BERLIN -- Ivanka Trump brushed off the hissing that some audience members directed at her during the Women 20 Summit in Germany today when she expressed pride in her father’s advocacy of women, and specifically his campaign proposal for paid family leave.
“Politics is politics, as I’m learning,” Ivanka Trump said, taking questions from reporters after the panel discussion where she was jeered.
She then further defended her father as a “champion for all Americans,” including women.
Asked whether she thought the moderator’s questioning of her was a little tough, Ivanka shrugged it off: “I’m used to it.
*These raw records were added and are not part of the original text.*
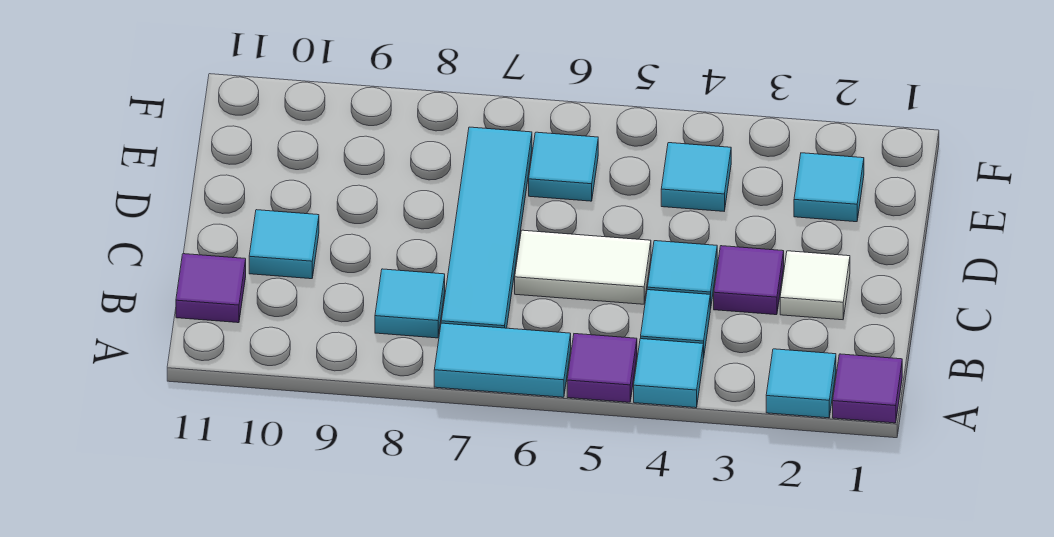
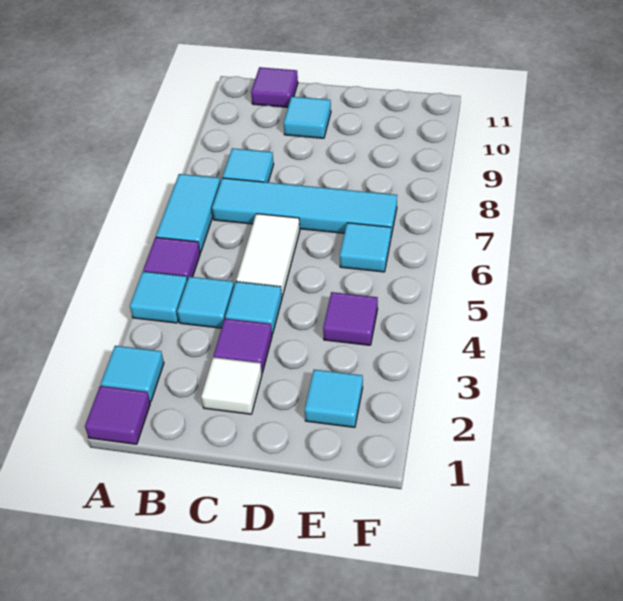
cyan 1x1 tile [661,143,731,211] -> purple 1x1 tile [323,292,378,345]

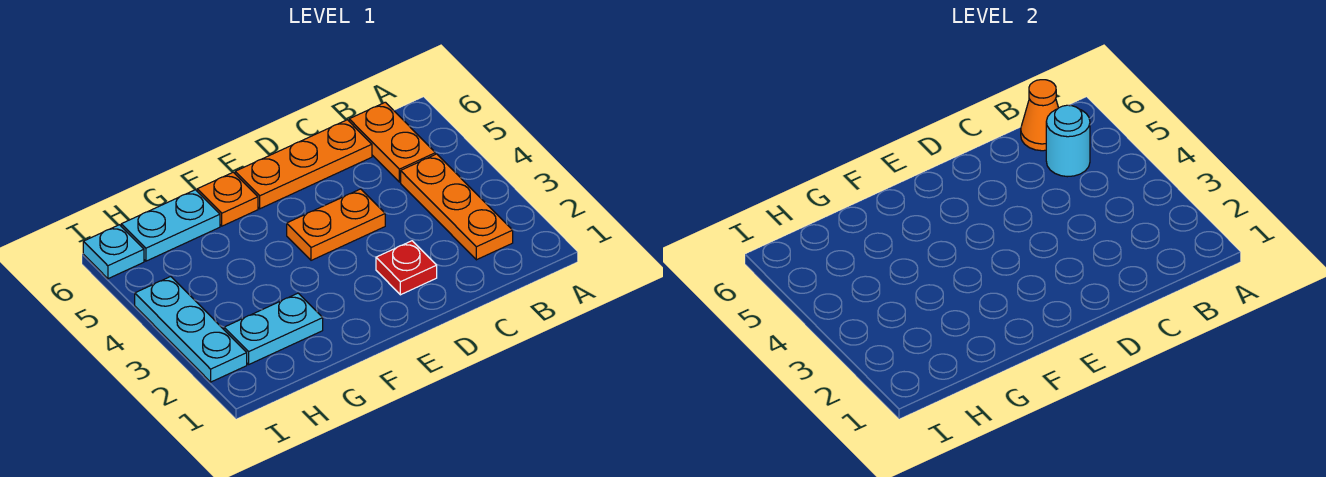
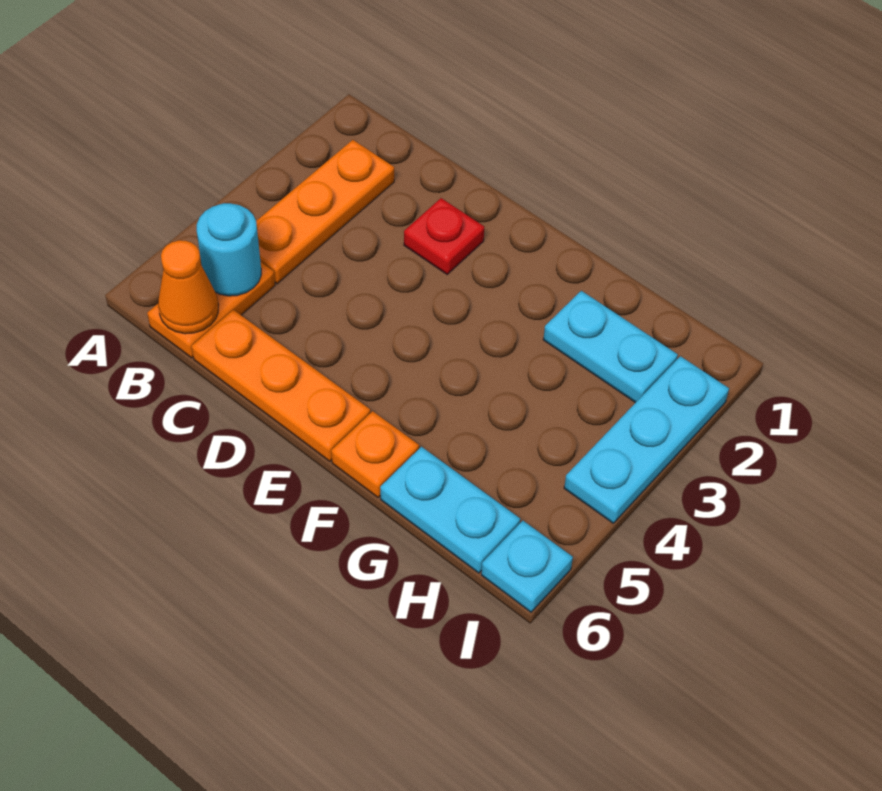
orange 1x2 plate [287,189,385,260] -> none

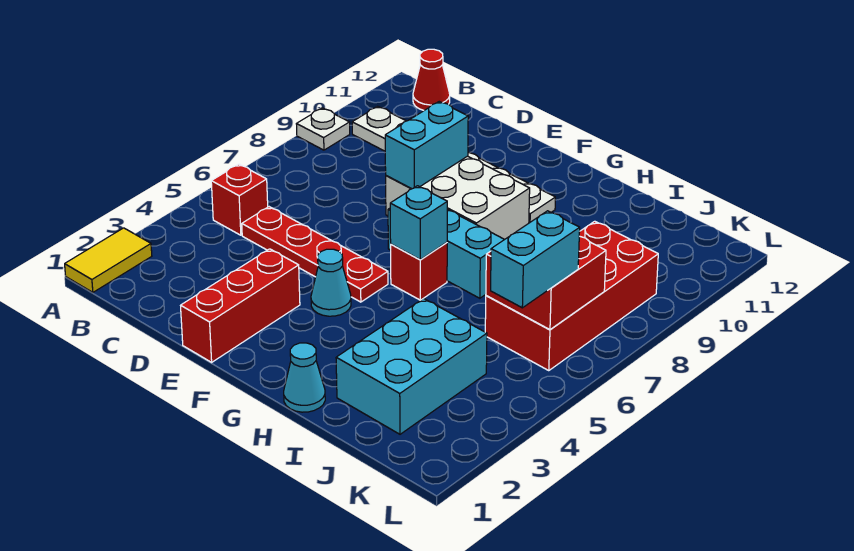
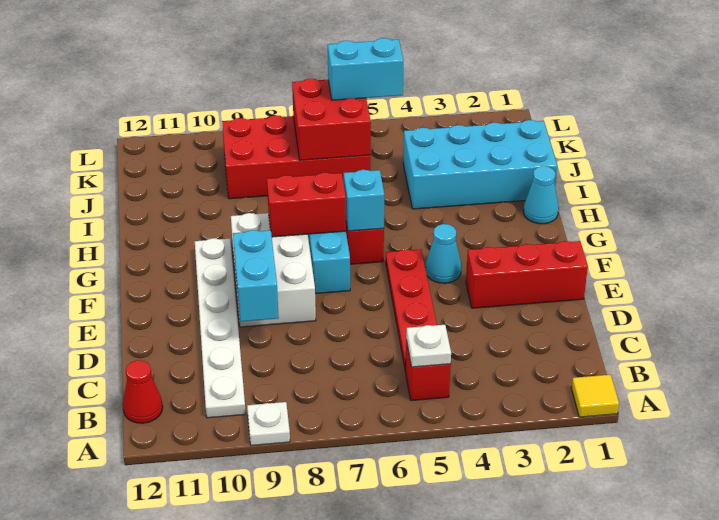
yellow 1x2 tile [65,228,152,292] -> yellow 1x1 tile [571,375,619,417]
none -> white 1x1 plate [406,325,451,367]
cyan 1x2 brick [385,102,468,189] -> cyan 1x2 brick turned to [233,230,279,322]
none -> red 1x2 brick [267,173,346,237]
cyan 2x3 brick [336,298,487,434] -> cyan 2x4 brick [403,120,557,209]

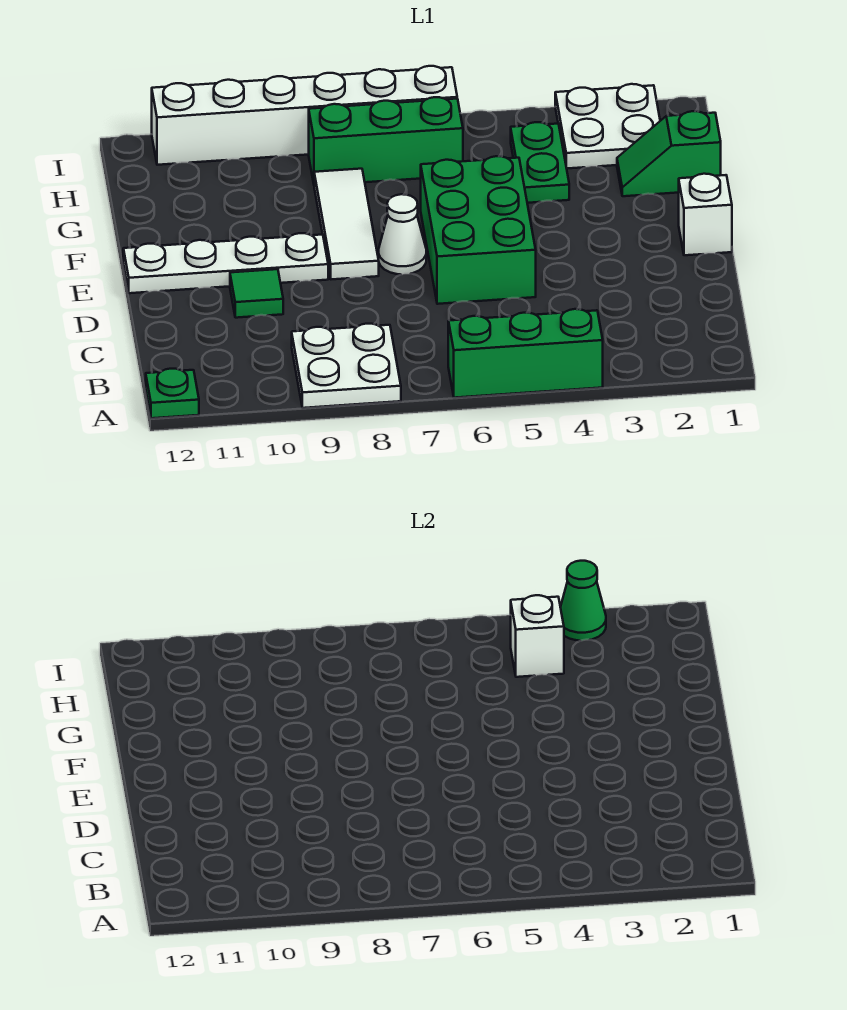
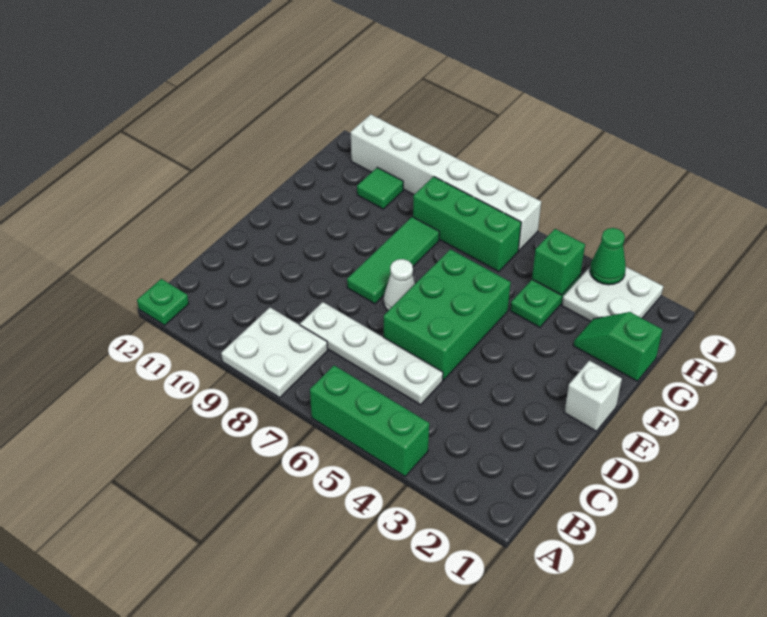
green 1x1 tile [230,269,283,318] -> green 1x1 tile moved to [357,167,403,209]
white 1x3 tile [314,169,379,279] -> green 1x3 tile [347,217,439,304]
white 1x4 plate [123,233,328,293] -> white 1x4 plate moved to [300,302,443,405]
white 1x1 brick [511,595,564,677] -> green 1x1 brick [532,229,585,295]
It’s fine.”
When the jeers erupted during the panel, the moderator referenced the crowd’s reaction in following up with Ivanka by noting that many people are suspicious of President Trump’s stated support for women’s empowerment.
“I’ve certainly heard the criticism from the media and that’s been perpetuated,” Ivanka said, prompting further heckling from some in the crowd at the panel on women’s entrepreneurship.
She went on to vouch for her father’s record in empowering women – pointing to his business and her own upbringing – as evidence of his belief in gender equality.
“As a daughter, I can speak on a very personal level knowing that he encouraged me and enabled me to thrive,” she said, noting that her father did not distinguish between how she and her brothers were treated at home.
Ivanka Trump participated in the panel along with other high-profile women, including German Chancellor Angela Merkel, who personally invited her to Germany for the summit, and International Monetary Fund chief Christine Lagarde.
Trump, 35, was also asked by the moderator whether she is representing her father, the U.S. people or her business.
“Certainly not the latter,” she said, going on to say the role as first daughter is still very new to her but that she’s looking for the best ways to empower women in the workplace.
She said she’ll bring the knowledge she gains at the summit back to her father.
She specifically pointed to equal pay and paid family leave as useful policies to help level the playing field for women, and noted that the United States is the only developed country without a paid family leave policy.
She also touted the cause of STEM education -- science, technology, engineering and mathematics -- for young women and girls.